Моя Перта меньше, чем большинство других канареек. У нее зеленоватая головка и желтая с зеленоватым отливом грудка, тогда как спинка у нее более насыщенного зеленого оттенка. Крылышки у нее пестренькие, потому что на них разные ряды перьев имеют различный окрас. Так же неоднородно окрашены бывают голуби, только у Перты преобладают оттенки зеленого. На внешней стороне крыльев у нее белые полоски, потому что два последних маховых пера на каждом крыле у нее белые. Перта вся какая-то кругленькая и летает маленькими рывочками, словно бабочка, только порхание у нее получается быстрее и грациознее. Над глазками у нее находятся две маленькие отметины, похожие на бровки. Клюв и лапки у нее не такие ярко окрашенные, как у Альфонсо, но и не такие бледно-розовые, как у Пташки.
Итак, я сплю на верхнем насесте вольера и посреди первого моего сна вижу другой сон. В нем я чувствую себя одиноким и усталым; до ужаса хочется спать — немудрено, что я заснул даже во сне, то есть как бы во второй раз. Проходит несколько ночей, прежде чем я начинаю догадываться, что о Перте я грежу в снах как бы второго порядка.
В этом втором сне я сижу один в большой клетке, смотрю вниз и вдруг замечаю кого-то у блюдечка с кормом. Я сразу же узнаю в ней самочку. Она то ли не знает, что я сижу на верхнем насесте, то ли просто не обращает на меня никакого внимания. Глядя на нее, я замираю и втайне радуюсь красоте ее движений. Причем я почему-то вижу ее вблизи, как будто в бинокль.

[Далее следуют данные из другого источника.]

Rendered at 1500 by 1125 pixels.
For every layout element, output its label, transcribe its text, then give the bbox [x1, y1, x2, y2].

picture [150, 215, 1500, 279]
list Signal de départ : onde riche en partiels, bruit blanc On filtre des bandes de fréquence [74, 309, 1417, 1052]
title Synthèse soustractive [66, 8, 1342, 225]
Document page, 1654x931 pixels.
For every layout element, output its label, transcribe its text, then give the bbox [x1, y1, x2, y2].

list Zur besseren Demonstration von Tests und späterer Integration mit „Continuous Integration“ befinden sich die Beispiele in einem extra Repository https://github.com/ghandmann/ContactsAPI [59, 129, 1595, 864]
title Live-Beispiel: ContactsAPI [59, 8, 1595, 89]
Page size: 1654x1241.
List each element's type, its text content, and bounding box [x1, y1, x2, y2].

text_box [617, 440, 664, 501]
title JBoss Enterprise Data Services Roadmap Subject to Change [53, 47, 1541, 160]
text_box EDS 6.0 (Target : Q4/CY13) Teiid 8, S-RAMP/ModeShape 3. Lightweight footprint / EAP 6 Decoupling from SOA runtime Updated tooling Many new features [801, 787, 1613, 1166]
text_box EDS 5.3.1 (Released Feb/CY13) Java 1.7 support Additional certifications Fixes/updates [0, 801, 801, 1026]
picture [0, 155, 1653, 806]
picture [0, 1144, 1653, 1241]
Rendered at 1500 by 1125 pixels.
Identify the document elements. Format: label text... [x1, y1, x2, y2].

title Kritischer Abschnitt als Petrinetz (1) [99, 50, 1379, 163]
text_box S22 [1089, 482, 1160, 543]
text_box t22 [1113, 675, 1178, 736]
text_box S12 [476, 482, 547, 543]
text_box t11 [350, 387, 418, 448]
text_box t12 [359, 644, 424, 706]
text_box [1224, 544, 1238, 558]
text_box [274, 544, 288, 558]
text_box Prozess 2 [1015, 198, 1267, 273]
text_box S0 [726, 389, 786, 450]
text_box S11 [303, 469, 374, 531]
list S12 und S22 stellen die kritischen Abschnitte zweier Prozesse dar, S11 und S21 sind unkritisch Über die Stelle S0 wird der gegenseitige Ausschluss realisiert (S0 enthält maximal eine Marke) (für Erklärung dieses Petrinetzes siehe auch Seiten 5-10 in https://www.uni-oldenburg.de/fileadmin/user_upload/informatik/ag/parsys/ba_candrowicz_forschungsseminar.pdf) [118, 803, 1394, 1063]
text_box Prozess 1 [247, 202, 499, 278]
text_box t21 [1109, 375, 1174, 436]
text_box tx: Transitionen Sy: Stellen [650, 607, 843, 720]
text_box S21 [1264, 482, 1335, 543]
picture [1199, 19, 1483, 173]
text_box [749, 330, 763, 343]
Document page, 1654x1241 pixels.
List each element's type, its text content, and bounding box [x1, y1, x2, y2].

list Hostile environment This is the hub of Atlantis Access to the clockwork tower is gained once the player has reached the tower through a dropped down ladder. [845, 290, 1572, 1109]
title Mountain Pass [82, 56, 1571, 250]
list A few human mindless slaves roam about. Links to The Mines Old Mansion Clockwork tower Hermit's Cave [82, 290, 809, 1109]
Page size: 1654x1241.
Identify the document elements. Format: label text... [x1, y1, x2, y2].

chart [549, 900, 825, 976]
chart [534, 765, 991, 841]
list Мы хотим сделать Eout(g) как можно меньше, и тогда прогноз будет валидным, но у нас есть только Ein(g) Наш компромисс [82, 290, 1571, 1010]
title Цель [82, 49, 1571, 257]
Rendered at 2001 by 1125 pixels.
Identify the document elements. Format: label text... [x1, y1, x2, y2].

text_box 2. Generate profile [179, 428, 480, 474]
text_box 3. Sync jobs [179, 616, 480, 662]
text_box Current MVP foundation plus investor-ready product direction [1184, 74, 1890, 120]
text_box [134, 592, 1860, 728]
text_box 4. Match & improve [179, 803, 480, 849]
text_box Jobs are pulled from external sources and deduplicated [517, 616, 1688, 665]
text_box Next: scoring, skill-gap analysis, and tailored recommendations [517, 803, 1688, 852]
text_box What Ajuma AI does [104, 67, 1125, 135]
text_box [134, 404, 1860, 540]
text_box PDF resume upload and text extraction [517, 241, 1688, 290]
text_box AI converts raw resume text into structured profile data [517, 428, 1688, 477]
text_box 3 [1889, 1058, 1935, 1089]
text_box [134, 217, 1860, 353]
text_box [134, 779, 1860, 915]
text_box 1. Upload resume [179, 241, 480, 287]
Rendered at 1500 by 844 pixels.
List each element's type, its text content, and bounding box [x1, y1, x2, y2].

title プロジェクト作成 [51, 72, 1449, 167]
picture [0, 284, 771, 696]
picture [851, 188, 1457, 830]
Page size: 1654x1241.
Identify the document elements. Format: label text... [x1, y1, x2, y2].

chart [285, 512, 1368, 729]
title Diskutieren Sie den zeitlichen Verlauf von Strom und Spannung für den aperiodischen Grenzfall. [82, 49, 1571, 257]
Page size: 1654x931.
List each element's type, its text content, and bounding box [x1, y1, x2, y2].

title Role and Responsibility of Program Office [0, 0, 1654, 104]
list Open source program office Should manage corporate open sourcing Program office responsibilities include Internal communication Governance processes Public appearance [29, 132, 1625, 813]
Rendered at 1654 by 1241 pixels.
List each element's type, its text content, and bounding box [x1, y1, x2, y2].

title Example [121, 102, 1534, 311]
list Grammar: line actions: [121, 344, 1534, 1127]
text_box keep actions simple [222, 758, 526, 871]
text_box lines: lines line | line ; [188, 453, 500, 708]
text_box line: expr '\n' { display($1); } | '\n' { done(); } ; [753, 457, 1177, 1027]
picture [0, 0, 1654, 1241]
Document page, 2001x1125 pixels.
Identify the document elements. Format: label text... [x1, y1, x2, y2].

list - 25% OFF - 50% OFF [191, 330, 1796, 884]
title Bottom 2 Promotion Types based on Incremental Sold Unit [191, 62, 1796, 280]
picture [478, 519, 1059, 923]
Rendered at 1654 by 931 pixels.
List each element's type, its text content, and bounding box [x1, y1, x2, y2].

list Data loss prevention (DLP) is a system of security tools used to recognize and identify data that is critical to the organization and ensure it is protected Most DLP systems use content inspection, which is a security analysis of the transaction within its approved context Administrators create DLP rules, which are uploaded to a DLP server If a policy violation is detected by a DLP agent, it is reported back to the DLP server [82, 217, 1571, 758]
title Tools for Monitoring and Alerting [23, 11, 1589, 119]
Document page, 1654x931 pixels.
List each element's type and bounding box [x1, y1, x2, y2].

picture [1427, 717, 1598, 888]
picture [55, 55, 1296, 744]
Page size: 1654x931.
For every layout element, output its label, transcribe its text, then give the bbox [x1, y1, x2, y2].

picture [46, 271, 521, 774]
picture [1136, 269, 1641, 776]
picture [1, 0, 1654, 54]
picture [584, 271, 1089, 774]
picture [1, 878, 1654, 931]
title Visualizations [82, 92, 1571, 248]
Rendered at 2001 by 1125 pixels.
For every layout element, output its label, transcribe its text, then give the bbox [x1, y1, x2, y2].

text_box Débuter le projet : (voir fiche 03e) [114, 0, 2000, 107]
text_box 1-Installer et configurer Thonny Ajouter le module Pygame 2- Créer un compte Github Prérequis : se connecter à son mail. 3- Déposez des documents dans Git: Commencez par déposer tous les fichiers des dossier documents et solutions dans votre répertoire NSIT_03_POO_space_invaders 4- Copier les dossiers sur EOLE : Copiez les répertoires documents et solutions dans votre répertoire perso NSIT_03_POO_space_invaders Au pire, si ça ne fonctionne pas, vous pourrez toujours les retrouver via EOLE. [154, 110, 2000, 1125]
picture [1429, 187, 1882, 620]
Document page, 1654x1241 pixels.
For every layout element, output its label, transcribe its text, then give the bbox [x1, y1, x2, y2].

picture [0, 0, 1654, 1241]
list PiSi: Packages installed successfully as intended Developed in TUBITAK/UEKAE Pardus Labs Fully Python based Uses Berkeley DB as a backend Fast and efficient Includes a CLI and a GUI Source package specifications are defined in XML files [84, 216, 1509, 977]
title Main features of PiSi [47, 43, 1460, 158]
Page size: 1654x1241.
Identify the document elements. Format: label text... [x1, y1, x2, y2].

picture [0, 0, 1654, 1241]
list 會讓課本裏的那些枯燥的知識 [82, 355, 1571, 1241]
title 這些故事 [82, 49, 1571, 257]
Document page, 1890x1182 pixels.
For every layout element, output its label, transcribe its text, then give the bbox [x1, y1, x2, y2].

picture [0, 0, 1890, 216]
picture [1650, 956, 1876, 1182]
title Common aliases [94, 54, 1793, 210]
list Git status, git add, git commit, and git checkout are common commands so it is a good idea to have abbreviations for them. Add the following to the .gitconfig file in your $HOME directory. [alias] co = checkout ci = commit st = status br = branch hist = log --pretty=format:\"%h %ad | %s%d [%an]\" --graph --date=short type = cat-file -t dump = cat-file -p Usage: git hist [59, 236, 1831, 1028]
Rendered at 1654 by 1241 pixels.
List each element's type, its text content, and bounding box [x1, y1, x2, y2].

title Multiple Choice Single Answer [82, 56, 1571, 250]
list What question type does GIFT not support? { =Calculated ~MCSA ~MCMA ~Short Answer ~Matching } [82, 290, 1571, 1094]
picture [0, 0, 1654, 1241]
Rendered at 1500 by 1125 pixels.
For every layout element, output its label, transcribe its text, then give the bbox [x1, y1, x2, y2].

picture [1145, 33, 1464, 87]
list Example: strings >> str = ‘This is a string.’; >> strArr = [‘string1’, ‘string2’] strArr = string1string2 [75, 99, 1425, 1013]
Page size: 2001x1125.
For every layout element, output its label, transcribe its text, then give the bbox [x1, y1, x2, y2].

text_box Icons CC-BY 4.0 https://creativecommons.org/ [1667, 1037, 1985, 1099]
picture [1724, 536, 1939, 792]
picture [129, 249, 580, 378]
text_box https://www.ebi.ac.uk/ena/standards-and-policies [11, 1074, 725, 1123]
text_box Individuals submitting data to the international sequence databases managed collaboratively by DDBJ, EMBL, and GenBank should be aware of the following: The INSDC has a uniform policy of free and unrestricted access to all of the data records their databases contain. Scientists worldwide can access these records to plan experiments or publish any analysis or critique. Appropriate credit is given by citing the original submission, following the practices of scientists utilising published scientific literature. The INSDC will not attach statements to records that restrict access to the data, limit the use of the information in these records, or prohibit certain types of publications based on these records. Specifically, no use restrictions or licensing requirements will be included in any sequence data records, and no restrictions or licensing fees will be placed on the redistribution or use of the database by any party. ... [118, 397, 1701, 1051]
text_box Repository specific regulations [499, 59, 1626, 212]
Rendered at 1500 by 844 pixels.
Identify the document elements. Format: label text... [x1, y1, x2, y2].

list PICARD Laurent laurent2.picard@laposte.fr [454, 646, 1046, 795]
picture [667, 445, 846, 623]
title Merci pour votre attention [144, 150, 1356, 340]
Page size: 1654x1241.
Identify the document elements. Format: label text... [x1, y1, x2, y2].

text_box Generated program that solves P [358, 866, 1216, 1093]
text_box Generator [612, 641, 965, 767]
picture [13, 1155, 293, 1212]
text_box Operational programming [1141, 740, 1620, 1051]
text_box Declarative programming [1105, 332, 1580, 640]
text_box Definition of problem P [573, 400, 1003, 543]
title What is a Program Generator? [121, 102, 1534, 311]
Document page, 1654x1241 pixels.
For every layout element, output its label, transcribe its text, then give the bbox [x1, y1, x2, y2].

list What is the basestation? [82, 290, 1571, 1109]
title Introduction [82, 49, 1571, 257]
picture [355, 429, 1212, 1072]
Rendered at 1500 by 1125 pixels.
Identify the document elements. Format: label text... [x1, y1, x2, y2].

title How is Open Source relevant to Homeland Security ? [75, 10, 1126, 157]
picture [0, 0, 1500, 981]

Летает она просто потрясающе; о ее полете можно сказать, что он сильный и мощный, хотя в воздухе она кажется легкой как пушинка. Я чувствую, она любит летать и делает это потому, что ей нравится. Я наблюдаю, как она пробует приземлиться то так, то эдак и одновременно учится закладывать лихие виражи. При этом она сочетает движения хвостика с изменением наклона крыльев и положения корпуса, словно исполняет воздушный танец. В этом моем сне я влюбляюсь в нее, как до того влюбился в Пташку, но теперь это словно взаправду.